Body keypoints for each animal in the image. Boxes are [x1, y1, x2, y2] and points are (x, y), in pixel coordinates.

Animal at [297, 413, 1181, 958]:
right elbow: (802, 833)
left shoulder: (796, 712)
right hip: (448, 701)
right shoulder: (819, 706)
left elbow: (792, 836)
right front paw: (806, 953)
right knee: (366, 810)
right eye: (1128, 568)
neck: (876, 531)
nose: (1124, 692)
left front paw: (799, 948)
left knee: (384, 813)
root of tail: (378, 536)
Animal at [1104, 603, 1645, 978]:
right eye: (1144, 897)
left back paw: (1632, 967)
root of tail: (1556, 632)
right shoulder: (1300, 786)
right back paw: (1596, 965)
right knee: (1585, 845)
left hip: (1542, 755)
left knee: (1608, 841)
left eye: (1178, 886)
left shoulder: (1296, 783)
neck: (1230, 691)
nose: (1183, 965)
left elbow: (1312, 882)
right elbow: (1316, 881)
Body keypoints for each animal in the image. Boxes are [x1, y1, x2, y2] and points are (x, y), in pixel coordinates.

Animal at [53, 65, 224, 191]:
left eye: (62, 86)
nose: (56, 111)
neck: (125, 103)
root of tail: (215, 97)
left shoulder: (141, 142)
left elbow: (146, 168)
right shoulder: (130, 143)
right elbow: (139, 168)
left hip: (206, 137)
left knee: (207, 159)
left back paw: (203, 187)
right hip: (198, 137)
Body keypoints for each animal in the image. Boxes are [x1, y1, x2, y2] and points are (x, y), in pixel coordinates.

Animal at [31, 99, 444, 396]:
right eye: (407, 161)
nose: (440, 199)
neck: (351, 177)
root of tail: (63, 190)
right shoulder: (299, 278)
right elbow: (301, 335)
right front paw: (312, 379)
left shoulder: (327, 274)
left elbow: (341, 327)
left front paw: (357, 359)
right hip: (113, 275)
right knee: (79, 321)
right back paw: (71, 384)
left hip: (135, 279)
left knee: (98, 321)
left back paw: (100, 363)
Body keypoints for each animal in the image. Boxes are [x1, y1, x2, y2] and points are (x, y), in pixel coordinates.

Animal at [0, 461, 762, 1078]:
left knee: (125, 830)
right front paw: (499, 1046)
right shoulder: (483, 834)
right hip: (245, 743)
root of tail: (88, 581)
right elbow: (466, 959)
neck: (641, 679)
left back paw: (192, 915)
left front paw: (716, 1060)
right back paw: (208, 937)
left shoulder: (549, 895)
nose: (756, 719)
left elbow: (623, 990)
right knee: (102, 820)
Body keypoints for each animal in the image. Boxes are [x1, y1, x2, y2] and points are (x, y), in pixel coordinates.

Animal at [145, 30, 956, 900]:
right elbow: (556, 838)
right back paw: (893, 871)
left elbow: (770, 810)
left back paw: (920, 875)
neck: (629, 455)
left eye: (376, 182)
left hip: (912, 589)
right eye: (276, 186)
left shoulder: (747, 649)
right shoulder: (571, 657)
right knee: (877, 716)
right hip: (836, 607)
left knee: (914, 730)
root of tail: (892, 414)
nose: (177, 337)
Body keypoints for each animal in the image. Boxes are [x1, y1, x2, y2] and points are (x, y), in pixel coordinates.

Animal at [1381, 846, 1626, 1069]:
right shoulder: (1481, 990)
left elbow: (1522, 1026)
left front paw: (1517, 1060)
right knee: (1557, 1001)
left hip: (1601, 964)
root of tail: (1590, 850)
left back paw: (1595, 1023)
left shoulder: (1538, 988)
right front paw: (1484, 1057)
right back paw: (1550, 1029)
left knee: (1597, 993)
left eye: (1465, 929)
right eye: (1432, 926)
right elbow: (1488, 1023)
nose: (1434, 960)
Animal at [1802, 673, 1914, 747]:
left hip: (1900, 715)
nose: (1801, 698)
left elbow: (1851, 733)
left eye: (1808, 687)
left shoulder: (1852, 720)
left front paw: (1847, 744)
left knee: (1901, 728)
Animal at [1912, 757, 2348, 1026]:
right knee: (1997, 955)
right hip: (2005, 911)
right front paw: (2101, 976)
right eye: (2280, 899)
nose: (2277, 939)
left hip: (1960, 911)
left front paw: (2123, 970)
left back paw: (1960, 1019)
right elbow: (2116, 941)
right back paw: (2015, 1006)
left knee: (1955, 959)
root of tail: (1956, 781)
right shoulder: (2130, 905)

====================

_WHAT YOU ARE ASKED TO DO:_ What you give back should be exactly the lines of the data above from the line with "left back paw: (192, 915)" through the line with "right elbow: (556, 838)", both of those included, and nothing more.

_SOLUTION:_
left back paw: (192, 915)
left front paw: (716, 1060)
right back paw: (208, 937)
left shoulder: (549, 895)
nose: (756, 719)
left elbow: (623, 990)
right knee: (102, 820)
Body keypoints for each animal in the image. Boxes are [x1, y1, x2, y2] and points are (x, y), in pixel coordinates.

Animal at [145, 30, 956, 900]:
right elbow: (556, 838)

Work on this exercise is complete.